We need to come to bilateral ‘most favoured nation’ agreements with our Third World allies, allowing exports and imports at lower tariffs. Increased trade would also tend to reduce freight rates, decrease transhipment costs and so on.
There are also institutional barriers to our diversification of trade. For example, our trade with Cuba and Brazil could be reciprocal, based on us importing directly Cuban or Brazilian sugar, which would be cheaper than current imports.
However, all our sugar comes through a cartel known as the Sugar Association of London, and the prices are highly inflated above the cost at the source. These road blocks need to be overturned - elimination of the exploitative middleman generally reduces costs.

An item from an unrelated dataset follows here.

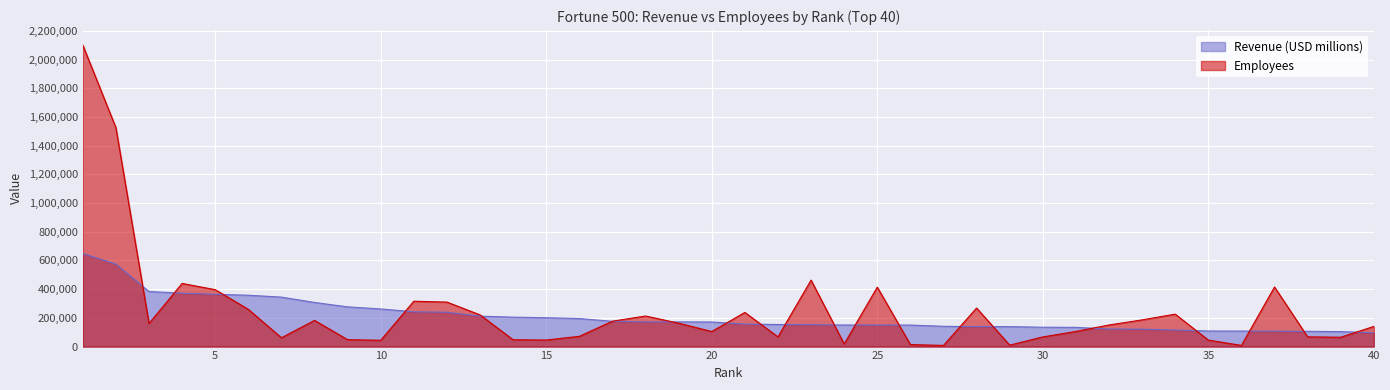

Reading left to right, list all the values displayed in this chart.

Revenue (USD millions): 1=648125	2=574785	3=383482	4=371622	5=364482	6=357776	7=344582	8=307394	9=276711	10=262173	11=242290	12=239425	13=211915	14=205012	15=200949	16=195265	17=176191	18=171912	19=171842	20=171340	21=156820	22=153999	23=152669	24=150307	25=150039	26=149890	27=141240	28=139081	29=139001	30=134902	31=133974	32=122428	33=121572	34=115340	35=108418	36=108050	37=107412	38=106374	39=104199	40=96773
Employees: 1=2100000	2=1525000	3=161000	4=440000	5=396500	6=259500	7=61500	8=182502	9=48000	10=44000	11=316000	12=309926	13=221000	14=47520	15=45600	16=71413	17=177000	18=212985	19=163000	20=104900	21=237925	22=67700	23=463100	24=18200	25=414000	26=14000	27=8100	28=268500	29=9987	30=67317	31=105400	32=150470	33=186000	34=226000	35=45300	36=8020	37=415000	38=67600	39=65054	40=140473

There may be other similar barriers limiting our trade with Third World partners. Why, for example, have Sri Lankan garments not made serious inroads into the Brazilian clothing market? Brazil is considered the most attractive growth market for apparel, with consumers spending six times more on clothes than Chinese consumers. The authorities and the garment sector need to study this problem in concert and come to a strategy to increase our penetration into this market.
We also need to study our own products and see where we have gone wrong. A classic case of us losing our way is the collapse of the tea machinery industry. Sri Lanka had a healthy machinery and equipment export sector based on tea and rubber machinery. We went from being on the cutting edge of tea manufacturing technology to being an importer of tea machinery within a decade.

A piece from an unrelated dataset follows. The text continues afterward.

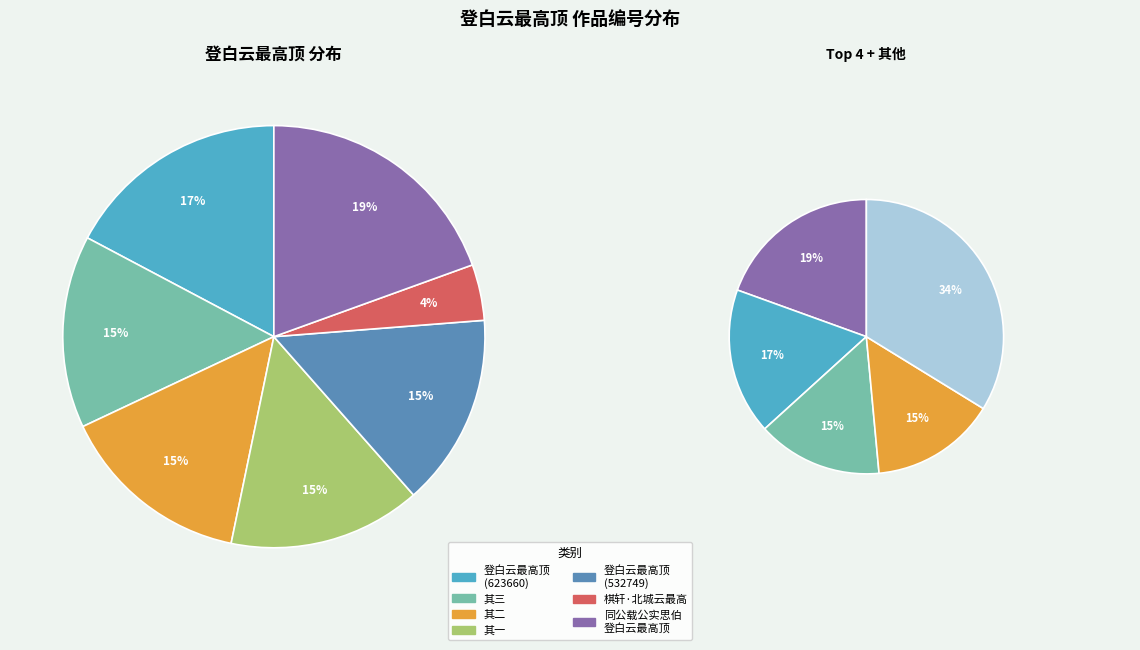

To the nearest percent, what percentage of the pie is 同公载公实思伯登白云最高顶 其三?

15%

As our labour costs increase with our rising standard of living, we need to shift more emphasis to technology. This does not mean more computers, but a concentration on research and development.
The Industrial Technology Institute (ITI) has been quietly showing the way, providing a technological input to local manufacturing. Recently Munchee began producing Kothala Himbutu (Salacia reticulata) biscuits using techniques developed together with the Institute. The ITI has also developed ways of increasing the sap yield of Kithul (Caryota urens), meantime also means of substituting Kithul jaggery for sugar.
The model of ITI/manufacturer co-operation should be extended to include the Export Development Board and exporters, working within specific markets. The authorities also need to study the specific needs of the markets of our allies in order to uncover the product mix which will expand fastest in each and develop technologies accordingly.